TASK GOAL: Copy out the text of every entry below word for word, leaving the pictures out.

(Entries in a dataset)
»»

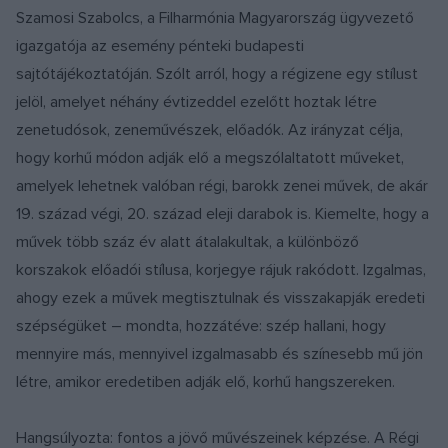
Szamosi Szabolcs, a Filharmónia Magyarország ügyvezető
igazgatója az esemény pénteki budapesti
sajtótájékoztatóján. Szólt arról, hogy a régizene egy stílust
jelöl, amelyet néhány évtizeddel ezelőtt hoztak létre
zenetudósok, zeneművészek, előadók. Az irányzat célja,
hogy korhű módon adják elő a megszólaltatott műveket,
amelyek lehetnek valóban régi, barokk zenei művek, de akár
19. század végi, 20. század eleji darabok is. Kiemelte, hogy a
művek több száz év alatt átalakultak, a különböző
korszakok előadói stílusa, korjegye rájuk rakódott. Izgalmas,
ahogy ezek a művek megtisztulnak és visszakapják eredeti
szépségüket – mondta, hozzátéve: szép hallani, hogy
mennyire más, mennyivel izgalmasabb és színesebb mű jön
létre, amikor eredetiben adják elő, korhű hangszereken.
Hangsúlyozta: fontos a jövő művészeinek képzése. A Régi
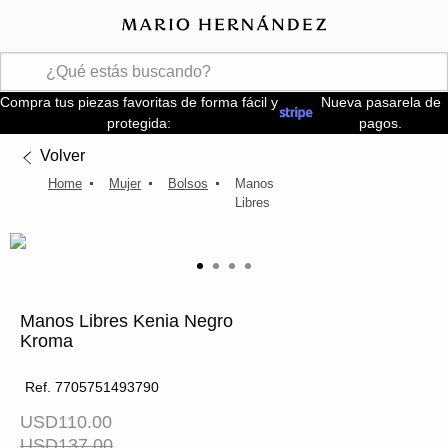
Compra tus piezas favoritas de forma fácil y
Nueva pasarela de
protegida:
pagos.
Volver
Mujer
Bolsos
Manos
Libres
Manos Libres Kenia Negro
Kroma
Ref. 7705751493790
USD110.00
USD137.00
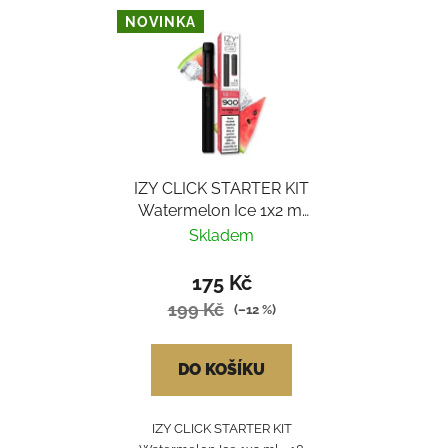
NOVINKA
IZY CLICK STARTER KIT
Watermelon Ice 1x2 ml
- 18 mg
Skladem
175 Kč
199 Kč
(–12 %)
DO KOŠÍKU
IZY CLICK STARTER KIT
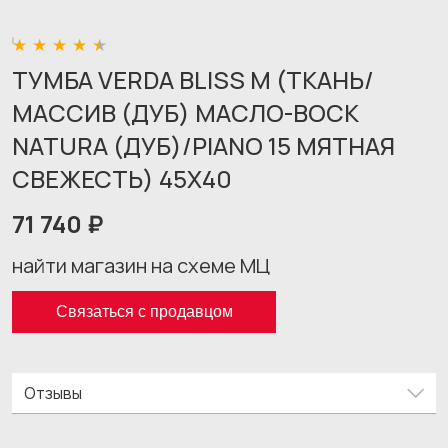
ТУМБА VERDA BLISS M (ТКАНЬ/
МАССИВ (ДУБ) МАСЛО-ВОСК
NATURA (ДУБ)/PIANO 15 МЯТНАЯ
СВЕЖЕСТЬ) 45X40
71 740 ₽
найти магазин на схеме МЦ
Связаться с продавцом
Отзывы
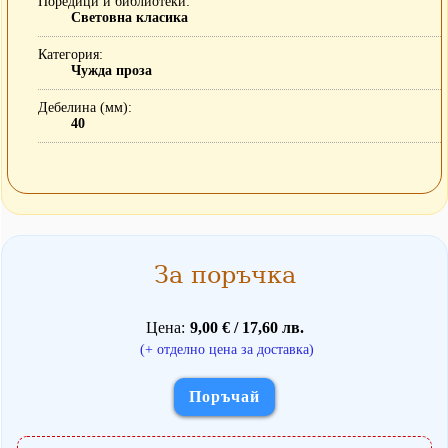
Поредици и библиотеки
Световна класика
Категория
Чужда проза
Дебелина (мм)
40
За поръчка
Цена
9,00 € / 17,60 лв.
(+ отделно цена за доставка)
Поръчай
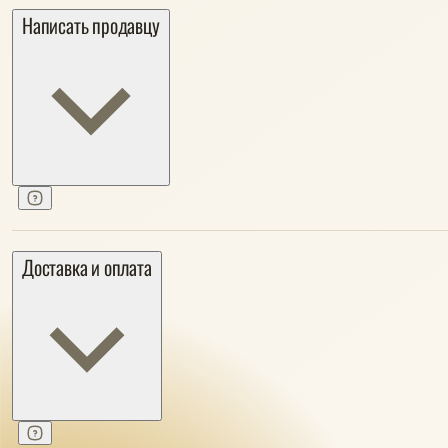
Написать продавцу
Доставка и оплата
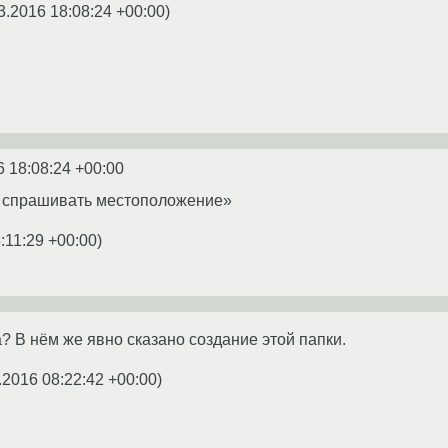
3.2016 18:08:24 +00:00
)
6 18:08:24 +00:00
а спрашивать местоположение»
:11:29 +00:00
)
да? В нём же явно сказано создание этой папки.
.2016 08:22:42 +00:00
)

««

OUTPUT FOR THIS TASK:
Szamosi Szabolcs, a Filharmónia Magyarország ügyvezető
igazgatója az esemény pénteki budapesti
sajtótájékoztatóján. Szólt arról, hogy a régizene egy stílust
jelöl, amelyet néhány évtizeddel ezelőtt hoztak létre
zenetudósok, zeneművészek, előadók. Az irányzat célja,
hogy korhű módon adják elő a megszólaltatott műveket,
amelyek lehetnek valóban régi, barokk zenei művek, de akár
19. század végi, 20. század eleji darabok is. Kiemelte, hogy a
művek több száz év alatt átalakultak, a különböző
korszakok előadói stílusa, korjegye rájuk rakódott. Izgalmas,
ahogy ezek a művek megtisztulnak és visszakapják eredeti
szépségüket – mondta, hozzátéve: szép hallani, hogy
mennyire más, mennyivel izgalmasabb és színesebb mű jön
létre, amikor eredetiben adják elő, korhű hangszereken.
Hangsúlyozta: fontos a jövő művészeinek képzése. A Régi
Compra tus piezas favoritas de forma fácil y
Nueva pasarela de
protegida:
pagos.
Volver
Mujer
Bolsos
Manos
Libres
Manos Libres Kenia Negro
Kroma
Ref. 7705751493790
USD110.00
USD137.00
NOVINKA
IZY CLICK STARTER KIT
Watermelon Ice 1x2 ml
- 18 mg
Skladem
175 Kč
199 Kč
(–12 %)
DO KOŠÍKU
IZY CLICK STARTER KIT
ТУМБА VERDA BLISS M (ТКАНЬ/
МАССИВ (ДУБ) МАСЛО-ВОСК
NATURA (ДУБ)/PIANO 15 МЯТНАЯ
СВЕЖЕСТЬ) 45X40
71 740 ₽
найти магазин на схеме МЦ
Связаться с продавцом
Отзывы
Поредици и библиотеки
Световна класика
Категория
Чужда проза
Дебелина (мм)
40
За поръчка
Цена
9,00 € / 17,60 лв.
(+ отделно цена за доставка)
Поръчай
Написать продавцу
Доставка и оплата
3.2016 18:08:24 +00:00
)
6 18:08:24 +00:00
а спрашивать местоположение»
:11:29 +00:00
)
да? В нём же явно сказано создание этой папки.
.2016 08:22:42 +00:00
)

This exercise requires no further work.